Sept. 18, 2012 – NCUA’s Office of Inspector General has told Congress NCUA’s examination process has clear standards and policies but has recommended four changes intended to make practices more consistent and better define the agency’s ombudsman position.
The OIGs at all the federal financial institution regulatory agencies were asked by Senate Banking Chairman Tim Johnson, D-S.D., to look at their examination and complaint processes as they apply to small credit unions and banks and to report back findings.
NCUA’s OIG, in a report dated Aug. 31, said NCUA’s definition of “small” credit union is one with assets totaling $10 million or less, but its risk-focused examination process applies to all natural person credit unions with assets of less than $1 billion. The risk-focused exam process is used for exams at more than 97 percent of all federally insured credit unions.
The OIG noted that NCUA’s individual regional offices have, for more than a decade, used their own exam manual and that no two regional exam manuals, despite the fact they incorporated a national manual, were the same.

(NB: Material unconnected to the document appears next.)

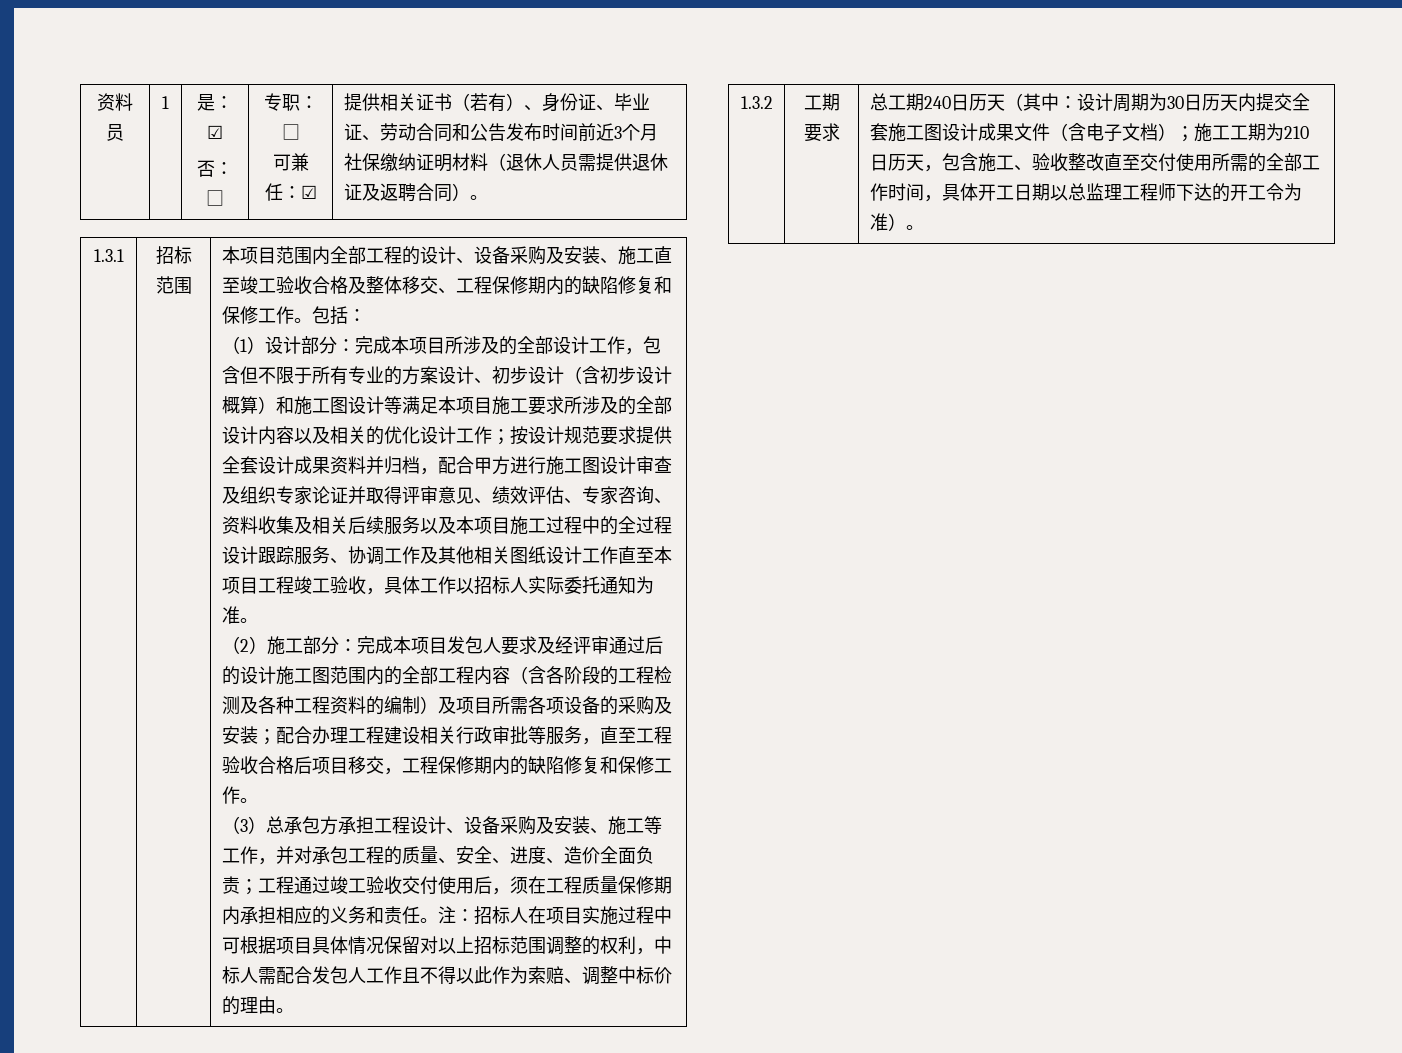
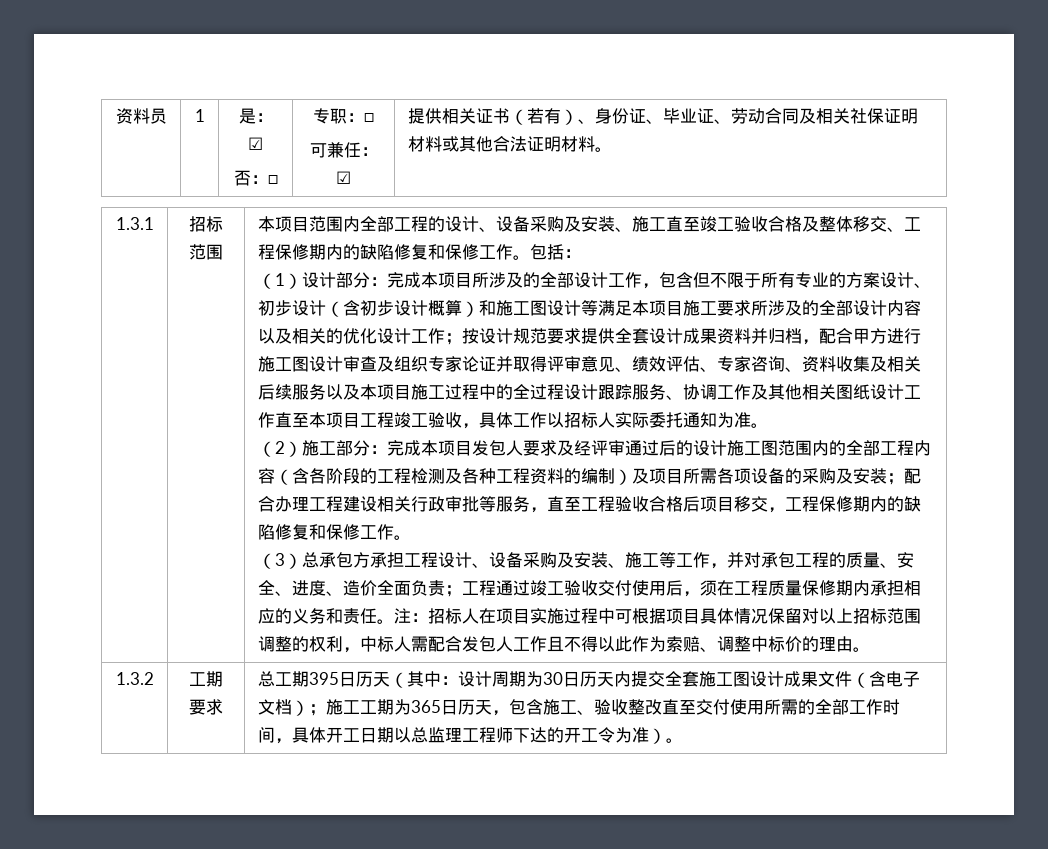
[451,123,658,141] [343,153,668,172] [343,183,470,202] 和公告发布时间前近3个月社保缴纳证明材料（退休人员需提供退休证及返聘合同） -> [798,108,918,124] [407,136,595,152] 及相关社保证明材料或其他合法证明材料
[923,96,951,109] 240 -> [308,672,339,685] 395
[1283,126,1309,139] 210 -> [410,700,441,713] 365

The OIG said the agency’s recent completion of a National Supervisory Process Manual addresses this concern adequately. Meanwhile, it provided four suggestions regarding processes for exams and appeals, to which the agency has agreed. These include:
- develop a management automated resources system report showing how long outstanding examinations and supervisory contacts have remained open, organized by supervisory examiner group;
- require each regional office to regularly provide the Office of Examination and Insurance specific details on disputed examination issues elevated to the Regional Director;
- develop an electronic system of records for all Supervisory Review Committee activities to document decisions and supporting information regarding appeals;
- review the NCUA ombudsman position description to better define the role and have the designee report directly to the NCUA chairman, not the Office of Consumer Protection.
On average, the OIG found that from 2007 through 2011, all regular federal credit union exams were completed within an average of 96 hours and regular joint federally insured, state-chartered credit union exams were completed within an average of 117 hours. The amount of time spent with each institution was based on its size, complexity and risk profile.